Very High Resolution Climate Change Projections for Hydrologic Impacts Assessments over the Lake Champlain Basin in Vermont

Abstract:

The Lake Champlain Basin is a critical socioeconomic resource for the Northeastern US and Southern Quebec. While global climate models (GCMs) provide an overview of climate change in the region, they lack the spatial resolution necessary to fully assess the effects of increasing greenhouse gas concentrations on hydrologic and ecologic processes. One approach to address this limitation is statistical downscaling, which both bias corrects and increases the spatial resolution of GCM simulations. However, even the increased spatial resolution of most statistically downscaled products (~1/8°) is not sufficient for detailed hydrologic, ecologic, and land-use modeling in the small watersheds of the Lake Champlain Basin.

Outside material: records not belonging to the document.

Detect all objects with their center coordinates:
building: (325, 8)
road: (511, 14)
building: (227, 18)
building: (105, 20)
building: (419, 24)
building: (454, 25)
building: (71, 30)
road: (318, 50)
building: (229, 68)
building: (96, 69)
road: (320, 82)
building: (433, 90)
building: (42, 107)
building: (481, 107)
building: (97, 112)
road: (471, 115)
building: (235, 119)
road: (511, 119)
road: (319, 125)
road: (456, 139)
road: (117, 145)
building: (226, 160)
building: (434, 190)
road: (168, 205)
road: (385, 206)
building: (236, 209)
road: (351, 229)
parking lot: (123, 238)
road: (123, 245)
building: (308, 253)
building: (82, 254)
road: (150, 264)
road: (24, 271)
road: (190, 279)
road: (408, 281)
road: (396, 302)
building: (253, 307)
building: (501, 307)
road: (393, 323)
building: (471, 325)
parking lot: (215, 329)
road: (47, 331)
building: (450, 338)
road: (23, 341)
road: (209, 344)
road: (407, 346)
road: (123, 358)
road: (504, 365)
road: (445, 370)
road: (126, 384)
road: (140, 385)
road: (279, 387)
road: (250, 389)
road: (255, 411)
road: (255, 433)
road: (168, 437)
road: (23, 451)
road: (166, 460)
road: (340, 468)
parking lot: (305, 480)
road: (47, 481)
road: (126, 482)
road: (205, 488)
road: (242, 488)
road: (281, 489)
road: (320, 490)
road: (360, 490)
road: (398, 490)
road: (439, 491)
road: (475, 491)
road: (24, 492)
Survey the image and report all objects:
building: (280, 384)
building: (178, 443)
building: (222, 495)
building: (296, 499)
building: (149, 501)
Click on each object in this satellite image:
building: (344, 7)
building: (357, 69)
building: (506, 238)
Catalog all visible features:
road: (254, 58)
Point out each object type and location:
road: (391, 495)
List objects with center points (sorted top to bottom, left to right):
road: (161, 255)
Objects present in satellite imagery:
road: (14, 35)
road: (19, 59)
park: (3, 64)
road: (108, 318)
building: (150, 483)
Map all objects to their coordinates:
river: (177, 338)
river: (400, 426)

An ensemble of very high resolution (30”) precipitation and temperature projections (1950-2099) is developed for the Lake Champlain Basin by applying an additional level of downscaling based on topography and the dense station network in Vermont and Quebec to intermediately downscaled (1/8°) data. The additional downscaling consists of two main steps. First, maximum likelihood estimation is used to derive the observed relationships between precipitation and elevation, and temperature and latitude and elevation. Then, these relationships are combined with spatial interpolation to enhance the resolution of intermediately downscaled GCM projections.

The resulting very high resolution dataset is analyzed both for its ability to reproduce station observations over a historical period (1970-1999), as well as add value when compared with spatial interpolation only. The sensitivities of the projections and additional downscaling to GCM, greenhouse gas emissions scenario, interpolation method, and intermediately downscaled dataset are evaluated.